But long term visions seldom motivate people to undertake the demanding sort of change involved in an EMR implementation. To achieve buy-in, leadership needs to define goals that address immediate challenges facing the organization. This requires thinking clearly about the organization’s environment, mission and resources. I’ll write about defining these goals in upcoming blogs.

The person leading an Electronic Medical Record (EMR) implementation must know both the clinical and IT terrains. Since these two sets of knowledge don't ordinarily come in the same individual, who is best prepared to lead the EMR implementation effort, a clinician or a techie? I vote firmly for a clinician. Here's why.

 

At its heart, an EMR implementation should be a clinical and business processes undertaking, not an IT project. While an EMR crucially depends on technology, the ultimate purpose is to advance the quality and efficiency of care provided by people for people. The essential  knowledge underpinning an EMR is an intuitive grasp of the flow of the clinical enterprise: how to think, what to ask, how to decide, how to plan, execute and document. Next in line of importance is understanding the requirements of the complex business environment of health care. Then comes technical knowledge: how to exploit the rich computer systems toolkit to capture and enhance the flow and requirements.

» **Study material**:
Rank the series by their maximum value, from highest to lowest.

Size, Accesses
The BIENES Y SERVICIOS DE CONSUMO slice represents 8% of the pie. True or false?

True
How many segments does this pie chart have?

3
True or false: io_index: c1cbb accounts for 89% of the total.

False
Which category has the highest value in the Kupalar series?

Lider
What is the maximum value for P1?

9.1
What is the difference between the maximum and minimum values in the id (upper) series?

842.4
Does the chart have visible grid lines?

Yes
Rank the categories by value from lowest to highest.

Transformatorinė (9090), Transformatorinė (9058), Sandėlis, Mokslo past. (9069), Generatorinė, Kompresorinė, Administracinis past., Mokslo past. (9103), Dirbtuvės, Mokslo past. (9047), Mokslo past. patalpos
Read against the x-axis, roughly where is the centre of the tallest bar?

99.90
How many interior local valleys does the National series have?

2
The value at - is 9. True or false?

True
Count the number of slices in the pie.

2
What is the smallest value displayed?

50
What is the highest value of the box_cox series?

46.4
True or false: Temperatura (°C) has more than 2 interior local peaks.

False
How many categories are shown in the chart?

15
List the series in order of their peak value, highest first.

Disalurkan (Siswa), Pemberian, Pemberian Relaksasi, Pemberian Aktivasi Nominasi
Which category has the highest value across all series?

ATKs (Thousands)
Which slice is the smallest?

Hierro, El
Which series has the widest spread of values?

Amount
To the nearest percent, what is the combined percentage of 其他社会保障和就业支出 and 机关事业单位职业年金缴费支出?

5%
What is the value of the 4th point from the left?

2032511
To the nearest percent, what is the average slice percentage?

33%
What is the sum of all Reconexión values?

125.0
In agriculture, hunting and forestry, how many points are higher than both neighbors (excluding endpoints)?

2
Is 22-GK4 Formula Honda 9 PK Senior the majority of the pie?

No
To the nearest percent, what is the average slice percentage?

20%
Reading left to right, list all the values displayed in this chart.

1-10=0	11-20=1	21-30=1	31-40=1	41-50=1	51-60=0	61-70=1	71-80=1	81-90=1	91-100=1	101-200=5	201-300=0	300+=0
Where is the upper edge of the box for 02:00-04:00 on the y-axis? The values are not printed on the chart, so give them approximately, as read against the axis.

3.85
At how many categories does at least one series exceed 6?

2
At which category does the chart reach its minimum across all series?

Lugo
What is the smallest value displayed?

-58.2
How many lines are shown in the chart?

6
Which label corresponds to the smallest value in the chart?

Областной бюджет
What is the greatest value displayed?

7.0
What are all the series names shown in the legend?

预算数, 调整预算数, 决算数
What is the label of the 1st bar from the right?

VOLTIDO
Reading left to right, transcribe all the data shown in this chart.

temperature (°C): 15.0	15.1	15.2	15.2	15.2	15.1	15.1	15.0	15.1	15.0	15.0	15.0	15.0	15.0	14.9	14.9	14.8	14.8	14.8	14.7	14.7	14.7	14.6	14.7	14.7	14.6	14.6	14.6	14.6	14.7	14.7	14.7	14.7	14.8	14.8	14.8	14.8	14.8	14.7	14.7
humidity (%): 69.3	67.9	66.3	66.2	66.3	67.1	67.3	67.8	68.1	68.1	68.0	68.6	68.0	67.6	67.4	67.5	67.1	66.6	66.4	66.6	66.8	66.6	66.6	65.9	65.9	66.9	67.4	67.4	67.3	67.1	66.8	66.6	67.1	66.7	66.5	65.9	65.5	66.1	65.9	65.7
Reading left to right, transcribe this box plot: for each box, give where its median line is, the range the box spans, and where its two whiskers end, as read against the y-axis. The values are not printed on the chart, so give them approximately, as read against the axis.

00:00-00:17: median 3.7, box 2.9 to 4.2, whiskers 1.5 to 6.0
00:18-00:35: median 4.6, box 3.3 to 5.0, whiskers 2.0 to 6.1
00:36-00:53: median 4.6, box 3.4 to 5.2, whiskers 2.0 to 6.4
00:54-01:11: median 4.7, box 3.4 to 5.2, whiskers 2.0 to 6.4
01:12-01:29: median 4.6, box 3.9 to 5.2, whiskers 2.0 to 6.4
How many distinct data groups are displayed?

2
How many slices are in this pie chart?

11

» **Requirement A**:
For each statement about the passage on EMR implementation, say whether it agrees with the passage, answering yes or no and quoting the deciding words.
(i) The writer thinks a technical specialist is best prepared to lead an EMR implementation.
(ii) Long-term visions seldom motivate people to take on the change an EMR implementation demands.
(iii) Technical knowledge ranks first among the kinds of knowledge underpinning an EMR.
» **Requirement B**:
Answer these questions from the passage on EMR implementation:
(i) What must leadership define to achieve buy-in?
(ii) Which two terrains must the person leading an EMR implementation know?
(iii) What comes next in importance after an intuitive grasp of the flow of the clinical enterprise?
» **Requirement C**:
Pick up the passage on EMR implementation after its final sentence and continue it.

» **Task result A**:
(i) No: "I vote firmly for a clinician."
(ii) Yes: "long term visions seldom motivate people to undertake the demanding sort of change involved in an EMR implementation"
(iii) No: "Then comes technical knowledge"

» **Task result B**:
(i) Goals that address immediate challenges facing the organization.
(ii) The clinical and IT terrains.
(iii) Understanding the requirements of the complex business environment of health care.

» **Task result C**:
 

This is NOT to say that technical knowledge is unimportant. It is essential for an EHR implementer to grasp the core concepts of networks, client-server, databases and reporting. When I began my transition from practicing psychiatrist to EMR implementer, I identified my computer naïveté to be a serious deficiency. So I promptly  enrolled in the introductory computer science course at a local college. I learned about hardware, networks, operating systems, reporting… I even became competent at very basic programming. On my own, I studied databases and taught myself MS ACCESS. I participated in many IT meetings. With focused effort, I learned enough to be an effective member of our IT team. To my surprise I found that computers are great fun – and very useful.  

I have talked with many people embarking on an EHR implementation. I routinely ask, “ Is it easier to teach a clinician the technical side or a techie the clinical side?” The answer is always, “It’s easier to teach the clinician.” What's your vote?


I  began my career in the 70's as a community psychiatrist. I was part of a team out in the field working to engage people with Serious and Persistent Mental Illness. The work was challenging and creative. It demanded a wide scope of thought and action. I loved it. In the late 90's in what seemed a sudden shift, I found myself confined to an office and the managed care driven 20-30 minute med check. I wrote the prescriptions, while others were gifted with out-reach and the therapeutic relationship. I felt cut-off, suffocated. As a community psychiatrist I was a dinosaur, an unhappy one.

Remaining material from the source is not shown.